Eigenlijk is zakgeld maar een raar woord. Zeg het maar eens een aantal keren achter elkaar… Zakgeld, zakgeld, zakgeld, zakgeld. Geld in je zak. Ik ken één persoon die dat doet, zijn geld in zijn zak. Geen idee waarom hij dat doet. Een portemonnee heeft hij niet. “Waar laat hij dan zijn pinpas?”, is iets wat ik me dan nu afvraag en hem de eerstvolgende keer ook daadwerkelijk zal vragen.
Ik kreeg als kind wel zakgeld. En kleedgeld. Ik kan me niet meer herinneren vanaf welke leeftijd ik zakgeld kreeg. Misschien was ik toen een jaar of acht? Kleedgeld kreeg ik vanaf het voortgezet onderwijs. Het was de bedoeling dat ik spaarde. Met m’n zakgeld is me dat never nooit niet gelukt. Ik maakte het op aan snoep, geurpennen, briefpapier of te mooie gummetjes waar ik als gevolg van hun schoonheid niet mee wilde gummen. Met kleedgeld ging me dat iets beter af. Ik ging er twee keer per jaar met m’n moeder op uit om zélf kleding uit te kiezen en te betalen. Een winterjas, ondergoed en sokken kreeg ik nog. Dat hoefde ik niet zelf te betalen van m’n kleedgeld. Hieraan denkend komen er allerlei herinneringen aan kledingstukken boven, die ik van ‘m’n eigen geld’ gekocht heb. Een hele wijde spijkerbroek met een mintgroene oversized trui bij de winkel Jeans Centre, een t-shirt met lange mouwen van Esprit gekocht in Hoog Catherijne, twee hele wijde broeken in de kleur wijnrood en kerriegeel. En ik herinner me een gekregen knalgele winterjas van het merk NafNaf. Ik woonde in die jas! Ik herinner me ook nog dat ik bij dit soort shop-evenementen met regelmaat op de pof ging bij m’n ouders. Het bedrag dat ik kreeg was heus niet weinig, maar ook toen was mijn keuze veelal duurder dan m’n budget. De bereidheid van mijn ouders was groot, dus ik mocht ook op de pof, en ik betaalde alles tot op de cent terug. Nee.. Zij hielden het in van m’n volgende tegoed.

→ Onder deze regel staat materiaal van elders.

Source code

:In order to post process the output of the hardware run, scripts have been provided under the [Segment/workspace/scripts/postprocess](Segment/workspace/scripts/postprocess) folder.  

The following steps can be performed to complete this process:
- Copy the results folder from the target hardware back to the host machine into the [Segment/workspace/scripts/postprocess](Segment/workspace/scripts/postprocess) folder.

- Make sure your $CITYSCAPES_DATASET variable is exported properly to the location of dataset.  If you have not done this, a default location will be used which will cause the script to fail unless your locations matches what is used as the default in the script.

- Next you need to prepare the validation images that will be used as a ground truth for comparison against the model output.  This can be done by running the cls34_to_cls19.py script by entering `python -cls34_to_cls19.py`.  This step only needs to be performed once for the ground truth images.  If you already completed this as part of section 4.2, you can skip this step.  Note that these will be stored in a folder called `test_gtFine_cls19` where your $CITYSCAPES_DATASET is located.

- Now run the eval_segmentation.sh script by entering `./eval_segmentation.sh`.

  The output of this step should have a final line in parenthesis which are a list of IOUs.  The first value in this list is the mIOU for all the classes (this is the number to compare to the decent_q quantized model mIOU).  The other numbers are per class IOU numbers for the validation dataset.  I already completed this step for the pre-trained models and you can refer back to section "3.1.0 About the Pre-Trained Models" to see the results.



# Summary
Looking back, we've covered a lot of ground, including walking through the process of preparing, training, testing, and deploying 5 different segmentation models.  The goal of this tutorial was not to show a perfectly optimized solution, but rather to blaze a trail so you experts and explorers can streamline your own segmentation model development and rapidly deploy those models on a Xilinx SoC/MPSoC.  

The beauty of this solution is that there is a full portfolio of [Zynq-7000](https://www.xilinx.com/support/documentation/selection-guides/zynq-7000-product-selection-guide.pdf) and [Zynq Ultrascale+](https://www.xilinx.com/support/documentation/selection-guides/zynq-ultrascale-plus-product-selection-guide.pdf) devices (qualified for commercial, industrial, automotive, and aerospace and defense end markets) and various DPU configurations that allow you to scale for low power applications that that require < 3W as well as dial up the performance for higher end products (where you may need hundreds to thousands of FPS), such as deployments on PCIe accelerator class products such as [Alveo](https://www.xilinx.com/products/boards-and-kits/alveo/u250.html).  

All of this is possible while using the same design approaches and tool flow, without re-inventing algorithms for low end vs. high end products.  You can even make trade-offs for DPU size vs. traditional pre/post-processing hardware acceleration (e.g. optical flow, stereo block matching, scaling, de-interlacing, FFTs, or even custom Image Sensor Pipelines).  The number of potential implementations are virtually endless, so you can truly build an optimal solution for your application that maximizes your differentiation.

En dan dit? ‘Vroegah’ betaalde ik met eurocheques!! Mooi zacht gekleurd papier, waarop een bedrag ingevuld kon worden en als je je pasje liet zien en de nummers correspondeerden, dan was het oké, of er nu een wit of rood tegoed was. Thuis bij m’n ouders wonend heb ik de kleur rood niet gezien. Toen ik op eigen benen kwam te staan, rekende ik mezelf rijker dan ik was en heb ik die kleur best goed leren kennen. Maar.. ook dat heb ik tot op de cent terugbetaald en ik heb ervan geleerd, omdat ik het heb ondervonden dat rood best leuk is als accent in m’n huis met een schilderij, een spatel, een tafellaken of een theedoek, maar wat betreft m’n bankrekening… nee… daar niet meer.
Sinds de zesde verjaardag van m’n oudste kind krijgt ook hij zakgeld. Het bedrag is behoorlijk, vind ik, zeker met de omrekenformule naar de florijn. Die bestaat niet meer in het nu, dus lijkt het weer minder veel dan het is. Onze oudste zoon lijkt in het omgaan met geld ontzettend veel op zijn vader: hij spaart liever heel veel dan dat hij het uitgeeft en als hij het al uitgeeft, wikt en weegt hij, winkelt hij, wikt en weegt hij opnieuw en kan hij zomaar besluiten zonder aankoop weer huiswaarts te gaan, omdat hij veel liever heeft dat zijn portemonnee zo lekker zwaar aanvoelt.
Ik vind dat geld moet rollen. Niet in m’n zak, maar van mij naar de kassa.